Fear of missing out (FOMO) is the easiest way to lose money (YOLO probably coming a close second). Do neither of those. Instead, use proper stops, follow these guidelines, and that way, you’ll preserve capital to trade another day.
Rule 10 – Use profits to enhance your life
This rule is one of the most overlooked by many traders, even some traders that I respect. Let’s say a trader enjoys a bundle of profitable days. Their portfolio is growing, and they keep those profits in the market. They’re still in heavy positions, or perhaps they’ve at least walked some of that capital back into their target currency like USD.
However, they’re not moving that money anywhere to use it in their lives, other than trading. What they’re likely thinking is, “I have this money, I made a lot of profit, maybe I can make more profit with the difference!”
Naturally, they want to make more money with new money. But those who violate Rule 10 haven’t realized profits in their life outside trading. Their success is just a bunch of numbers on a screen until they put the money toward tangible, positive life changes.
I take profit weekly, which means I’m moving the money off of exchanges and into my bank account. I don’t care if I can make money tomorrow on the profits of today. That kind of forecasting doesn’t mean anything to me, because I cannot feed myself tomorrow with unrealized gains. You can’t eat a “future” sandwich. Sandwiches are super Zen; they only exist in the present moment, ya dig?
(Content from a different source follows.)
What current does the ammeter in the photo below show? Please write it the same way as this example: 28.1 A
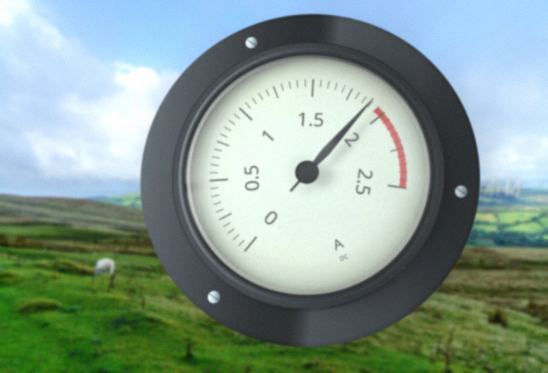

Rule 10.5 – Balance your life versus trading
I can’t stress this enough. You need to understand how to trade without spending hours staring at charts. What I typically do is set alerts on different assets, and on separate timeframes. Then I wait for one or any of the signals to trigger. Think of it like fishing. Sometimes you have to step away from the pond to visit the cooler. Otherwise, you’ll run out of beer, and fishing is incredibly dull without beer.
I use the alerts to set entry and exit positions that are mostly hands-free; there’s no need for me to babysit.
Trust me when I say this: no trader has become a millionaire by watching five-minute charts for 14 hours a day. Most successful traders stick to higher time frames. Everything else is noise, the realm of algo-bots. Five-minute time frames are no place for humans, or the mentally fit.
If you spend ungodly hours sitting in front of a screen, you’ll either burn out or lose your mind, whichever comes first.
Understand when to take a break, remember to breathe. Schedule some TLC for yourself. Spend time with your friends, family, or even alone to get your head on straight.
Mindset is everything, and you must work at it indefinitely. Work on your psychology long before you approach the market. Forget the losers of yesterday. Follow these Ten Commandments of Trading For a Living, and you’ll become a successful chart-slinger in no time.